Yes, fiction is about lying but the Linn story is designed to help children know they are not alone.
I’ve read a lot of stories about alcoholics and many seem to have happy endings where the afflicted person agrees to go to rehab.
I wanted to tell a story where the mother doesn’t get help. Where children have to deal with all the issues and the parents are not going to grow up and take responsibility.
By the way—she never did admit that she had a problem or needed to change in any way.
Message for parents
As I wrote this book for children, I realized that I had inadvertently included a message for parents – read L.E.A.P. and use it as a mirror to answer the question – how’re you doing with your kids?
Are you giving them as much support as you say on social media? Do you live up to your children’s best life or just your own?
Go ahead and teach your children to lie when the ability is called for—playing poker, when asked if clothing makes you look fat, or when strangers ask how you’re doing. Nobody tells the truth all the time.
But questions from teachers about how or where you got an answer requires the truth. As does any question about abuse. Don’t get me wrong, abuse includes more than physical violence. Many children live with verbal abuse. The lack of any attention is also mistreatment.
You can’t expect a perfect parent, but you should at least have one or two parents who are trying to make your life good. Not just their own.
Despite not doing anything before I left home, I’m a big fan of any group like NACoA (National Association for Children of Addiction) in the USA or Nacoa UK who help people struggling with the same lies I did. Of course, it’s easy to say this in hindsight.
Author’s Note
Since beginning to write, I’ve learned a lot but I’m not an expert. So, consider that grain of salt before listening to me.

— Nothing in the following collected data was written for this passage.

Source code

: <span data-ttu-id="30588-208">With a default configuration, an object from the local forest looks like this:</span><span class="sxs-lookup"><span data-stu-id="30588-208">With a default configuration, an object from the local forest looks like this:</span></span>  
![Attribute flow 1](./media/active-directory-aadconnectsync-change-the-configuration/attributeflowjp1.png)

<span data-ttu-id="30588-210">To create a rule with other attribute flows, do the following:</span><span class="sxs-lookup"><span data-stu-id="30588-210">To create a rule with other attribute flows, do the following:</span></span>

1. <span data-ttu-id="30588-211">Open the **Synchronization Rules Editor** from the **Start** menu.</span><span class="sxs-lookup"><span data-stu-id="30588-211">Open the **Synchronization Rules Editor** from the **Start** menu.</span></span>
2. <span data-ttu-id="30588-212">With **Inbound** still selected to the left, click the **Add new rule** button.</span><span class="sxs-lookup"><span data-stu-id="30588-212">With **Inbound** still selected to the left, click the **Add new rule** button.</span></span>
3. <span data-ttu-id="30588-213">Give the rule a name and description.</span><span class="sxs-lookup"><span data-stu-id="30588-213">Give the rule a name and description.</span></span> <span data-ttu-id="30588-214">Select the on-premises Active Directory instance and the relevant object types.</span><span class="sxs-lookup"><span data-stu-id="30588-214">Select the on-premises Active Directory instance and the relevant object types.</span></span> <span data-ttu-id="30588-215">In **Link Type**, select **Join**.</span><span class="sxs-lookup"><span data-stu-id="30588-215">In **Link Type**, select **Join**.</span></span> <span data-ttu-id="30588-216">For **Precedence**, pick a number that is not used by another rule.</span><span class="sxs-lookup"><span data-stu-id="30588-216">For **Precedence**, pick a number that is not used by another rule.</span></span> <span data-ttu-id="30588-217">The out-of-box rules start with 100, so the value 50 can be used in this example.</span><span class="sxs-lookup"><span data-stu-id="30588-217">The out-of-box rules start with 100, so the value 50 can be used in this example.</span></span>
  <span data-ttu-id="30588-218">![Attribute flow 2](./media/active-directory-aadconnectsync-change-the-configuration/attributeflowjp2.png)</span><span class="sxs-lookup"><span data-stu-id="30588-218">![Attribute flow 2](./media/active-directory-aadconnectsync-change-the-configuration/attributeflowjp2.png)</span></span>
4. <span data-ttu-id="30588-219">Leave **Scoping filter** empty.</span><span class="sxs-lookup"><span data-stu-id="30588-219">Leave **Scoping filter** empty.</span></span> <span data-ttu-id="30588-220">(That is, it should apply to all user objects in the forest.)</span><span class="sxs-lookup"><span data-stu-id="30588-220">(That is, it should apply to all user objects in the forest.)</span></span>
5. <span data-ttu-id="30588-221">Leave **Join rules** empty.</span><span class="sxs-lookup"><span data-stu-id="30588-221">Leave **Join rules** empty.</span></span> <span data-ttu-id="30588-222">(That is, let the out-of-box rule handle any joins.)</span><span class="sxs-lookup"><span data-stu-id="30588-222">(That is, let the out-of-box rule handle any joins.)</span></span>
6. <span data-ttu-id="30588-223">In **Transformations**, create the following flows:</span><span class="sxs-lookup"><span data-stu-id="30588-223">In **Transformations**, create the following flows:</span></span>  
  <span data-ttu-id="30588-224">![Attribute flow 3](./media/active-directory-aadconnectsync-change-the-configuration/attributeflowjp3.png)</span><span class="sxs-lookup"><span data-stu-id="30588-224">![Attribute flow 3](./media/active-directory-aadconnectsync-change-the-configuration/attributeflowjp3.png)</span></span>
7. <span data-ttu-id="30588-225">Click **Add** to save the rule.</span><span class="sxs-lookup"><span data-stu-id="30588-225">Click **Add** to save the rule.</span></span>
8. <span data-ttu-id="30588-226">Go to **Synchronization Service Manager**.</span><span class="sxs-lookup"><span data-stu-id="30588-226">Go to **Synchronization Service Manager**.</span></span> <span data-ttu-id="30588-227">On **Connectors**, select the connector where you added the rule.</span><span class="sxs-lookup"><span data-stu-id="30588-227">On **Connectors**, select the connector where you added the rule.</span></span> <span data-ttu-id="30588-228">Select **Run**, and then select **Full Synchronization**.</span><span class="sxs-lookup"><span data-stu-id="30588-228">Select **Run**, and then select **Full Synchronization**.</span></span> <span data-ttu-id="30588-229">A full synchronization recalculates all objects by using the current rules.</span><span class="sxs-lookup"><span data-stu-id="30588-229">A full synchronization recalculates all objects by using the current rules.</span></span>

A few things I’ve learned:
- Alcoholism is a whole family issue. It impacts everyone who lives in the house as well as your friends.
- It is not your fault, but it will change your behavior. Secrets and lies run rampant among these families. That’s not the best way to deal with any problems.
- Seek help, look for information, and know you are not alone!
- Alcoholism can also include one type of Mother Wound. In our society, mothers are held up as perfect people who love their children unconditionally and never do anything wrong.
- There is no such thing as perfect.
- Additionally, there are mothers who don’t have the capacity to love or care for their children.
- People who live with an emotionally unavailable mother suffer from a Mother Wound.
- Professional help is best for dealing with Alcoholism and/or a Mother Wound.
However, I have also found writing to be cathartic—particularly when I am able to find humor in life. I can’t change the past. But I can stop the cycle and share my thoughts with others.